Canicule et centrales nucléaires : le marronnier de l’été

La centrale nucléaire de Cattenom By: Gilles FRANCOIS - CC BY 2.0

En France, certains médias se sont alarmés de l’arrêt de quelques réacteurs à cause des fortes chaleurs du mois d’août. Une pratique en réalité prévue – et maîtrisée – par EDF depuis dix ans.

Par Arnaud Daguin.

Les médias raffolent des « marronniers » – ces informations qui reviennent chaque année à la même période. Et l’été est une période assez propice en la matière. Chassé-croisé entre « juillettistes » et « aoûtiens », vendanges, destinations de rêve : faciles à traiter, encore plus aisés à comprendre, les sujets s’affichent en Une de tous les journaux télévisés. Très récemment, c’est la canicule qui s’est abattue sur la France dont il a été surtout question. Avec, une fois n’est pas coutume, certains angles intéressants, comme l’effet des fortes chaleurs sur l’économie de l’Hexagone.

La liste est longue – et un peu fastidieuse. Mais il est une information qui nécessite quelques précisions : les centrales nucléaires françaises tournent au ralenti, selon ce média. Qui renseigne : « EDF a dû mettre à l’arrêt un réacteur nucléaire et en ralentir deux autres pour respecter les normes environnementales de température de l’eau », les centrales se servant effectivement de l’eau des fleuves pour refroidir les turbines. « Or, avec les fortes chaleurs, l’eau est déjà trop chaude […] », ce qui laisserait envisager des problèmes d’approvisionnement.

Fake new estivale

L’Usine nouvelle rapporte également cette information, se basant sur les craintes de certaines ONG anti-nucléaires, qui « redoutent que le réchauffement climatique et la répétition des canicules accentuent la pression sur les cours d’eau. » En d’autres termes : l’énergie nucléaire, en France, n’est pas adaptée aux changements climatiques. Fake news ? Information légitime ? Selon la Société française d’énergie nucléaire (SFEN), les épisodes caniculaires dus au réchauffement de la planète sont appelés à se multiplier, et questionnent effectivement le fonctionnement des centrales nucléaires. Est-ce une raison pour tirer la sonnette d’alarme ?
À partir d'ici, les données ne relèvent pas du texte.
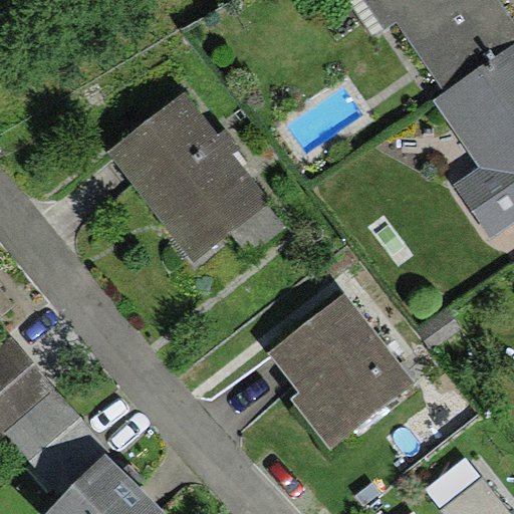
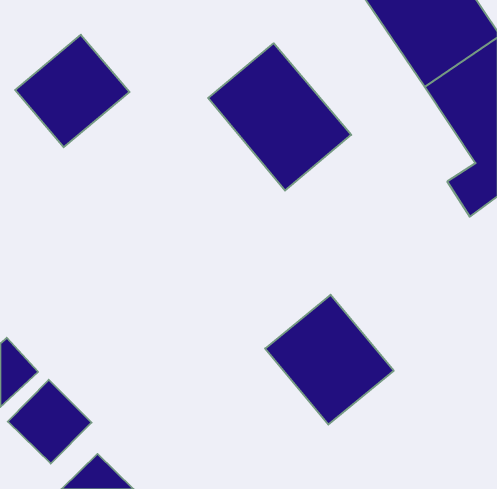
building: none -> [15,35,130,147]
building: [112,101,260,253] -> [208,43,351,191]

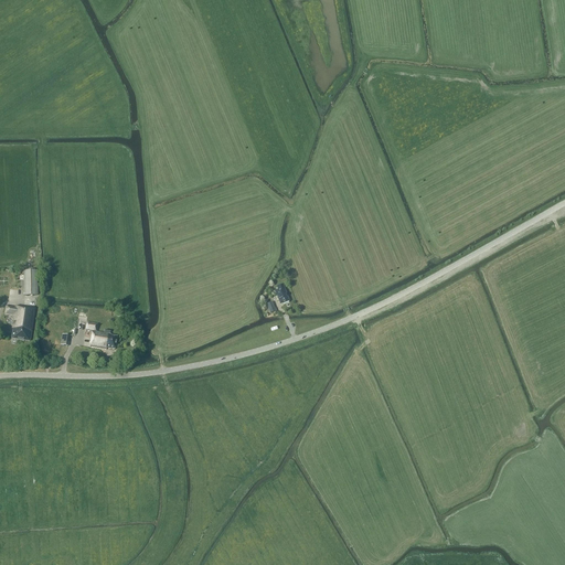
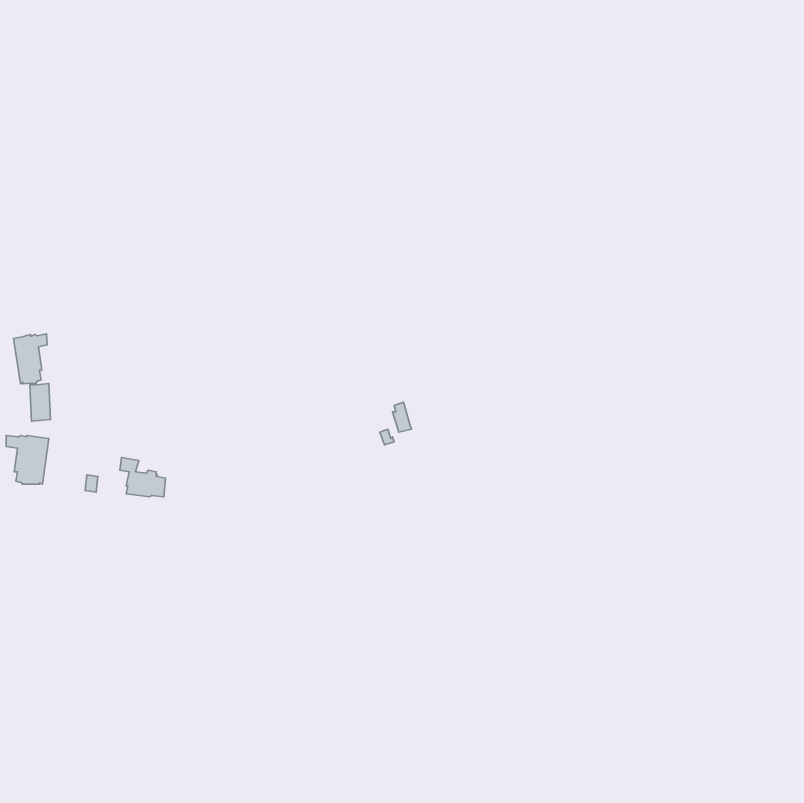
building: none -> [14,334,47,384]

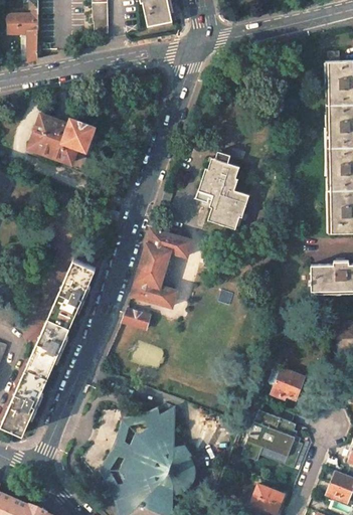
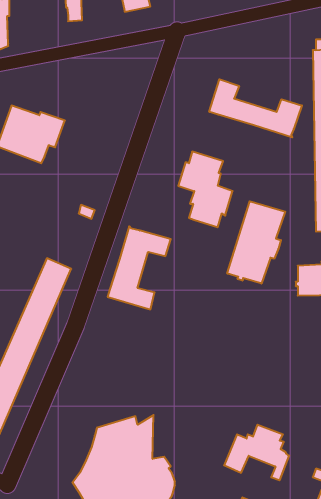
building: none -> [209,79,302,137]
building: none -> [227,201,285,284]
building: [120,309,149,330] -> none
building: [271,368,303,399] -> none

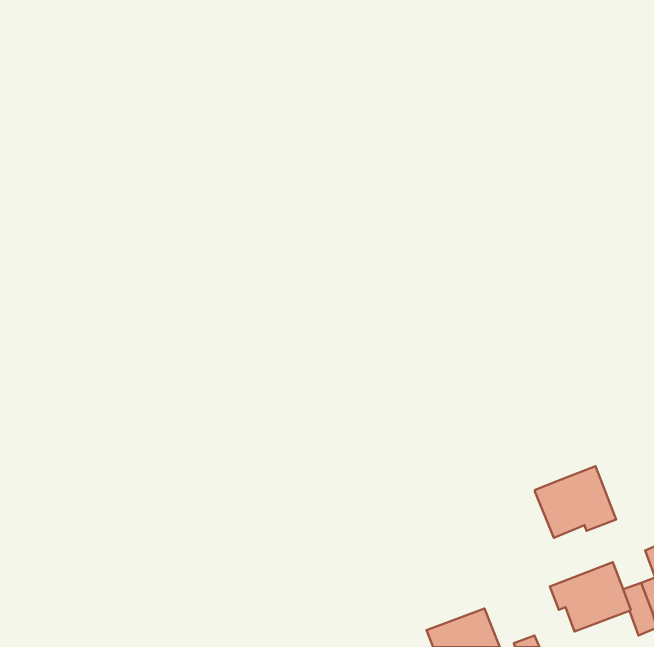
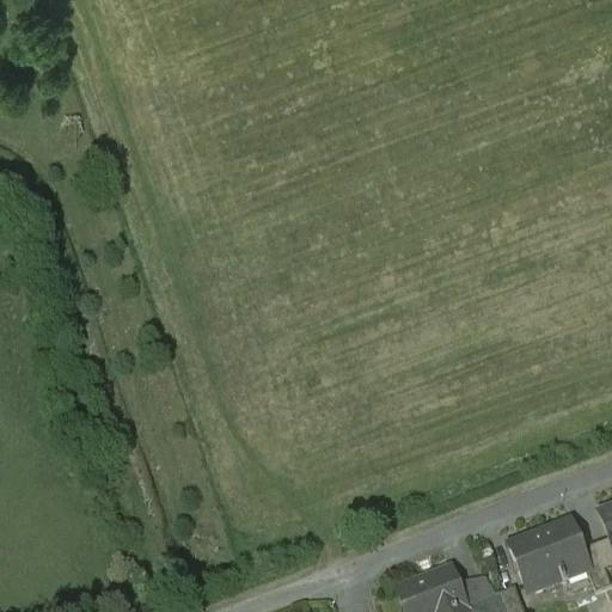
building: [535,466,616,538] -> none

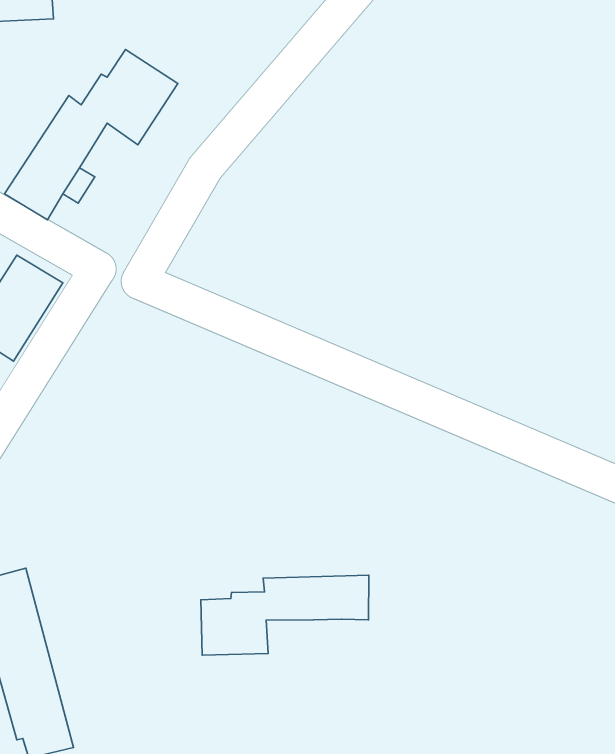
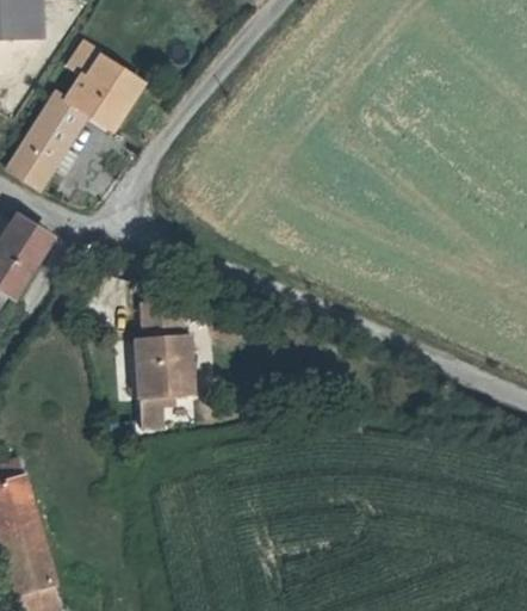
building: none -> [137,303,193,425]
building: [201,575,369,655] -> none

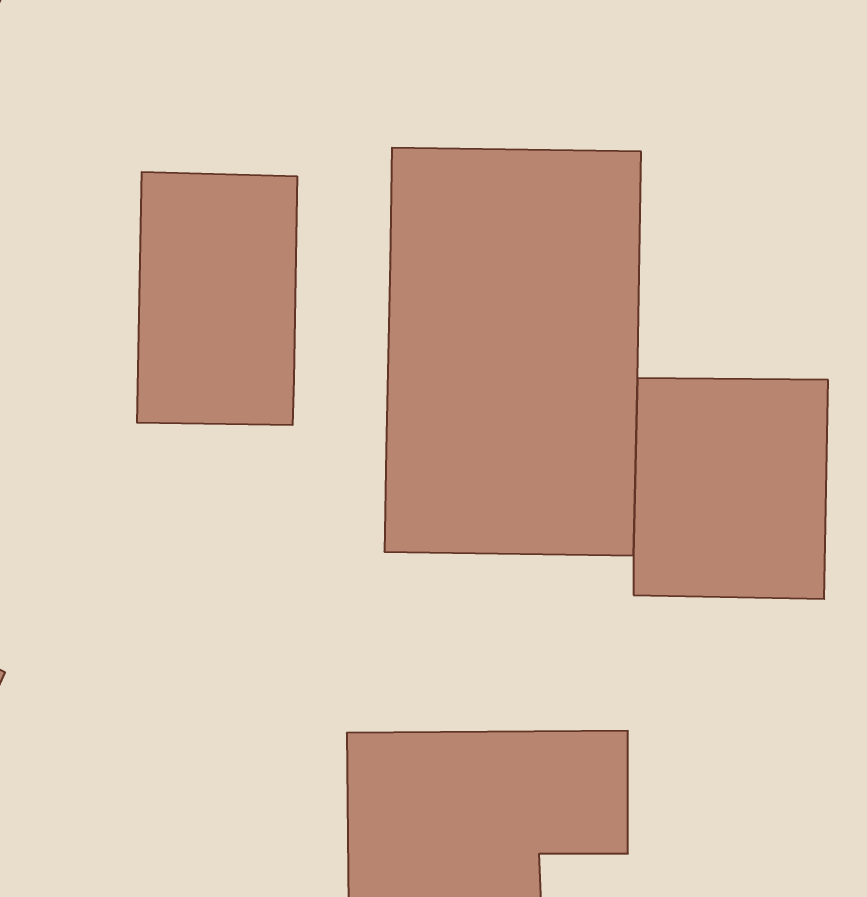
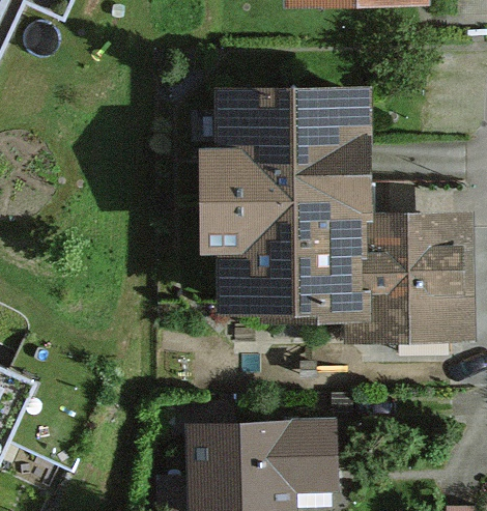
building: [137,172,297,425] -> none

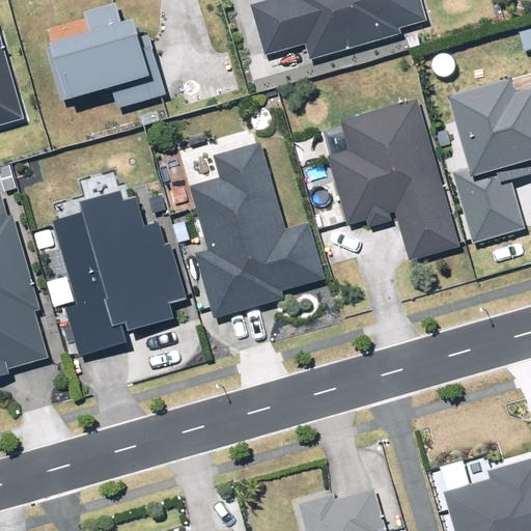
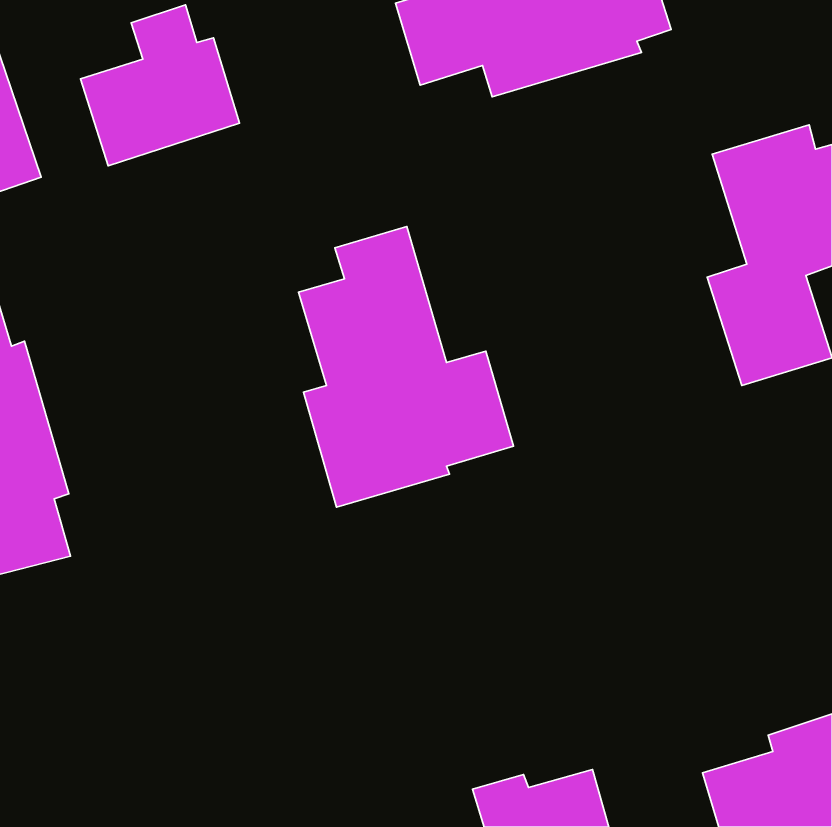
building: [329,100,456,256] -> none
building: [51,192,189,356] -> none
Non. Et pour une simple et bonne raison : comme tout géant industriel, EDF a pu s’adapter à ces bouleversements qui, selon la SFEN :

… ont conduit l’exploitant des centrales nucléaires à réaliser de nombreux travaux pour améliorer la résistance des matériels aux agressions externes comme les fortes chaleurs.

Quant aux pertes de production en cas d’épisode caniculaire, comme récemment, cette dernière précise que :

entre 2000 et 2017, [celles-ci] n’ont représenté que 0,18 % en moyenne de la production d’électricité nucléaire.

Pas de quoi pousser des cris d’orfraie, donc.

Des réponses éprouvées

D’ailleurs, l’une des tranches arrêtées – à Saint-Alban (Isère) – a été reconnectée après seulement 5 jours de repos. Et si l’on en croit l’étude de l’OMS, le mois d’août n’est pas la période de l’année où l’activité est la plus intense. C’est-à-dire que la consommation électrique s’en trouve mécaniquement réduite… mais toujours très soutenue à cause des appareils électriques utilisés pour trouver un peu de fraîcheur. EDF dispose, grâce aux énergies renouvelables notamment, de moyens de production variés pour continuer d’approvisionner les Français en électricité.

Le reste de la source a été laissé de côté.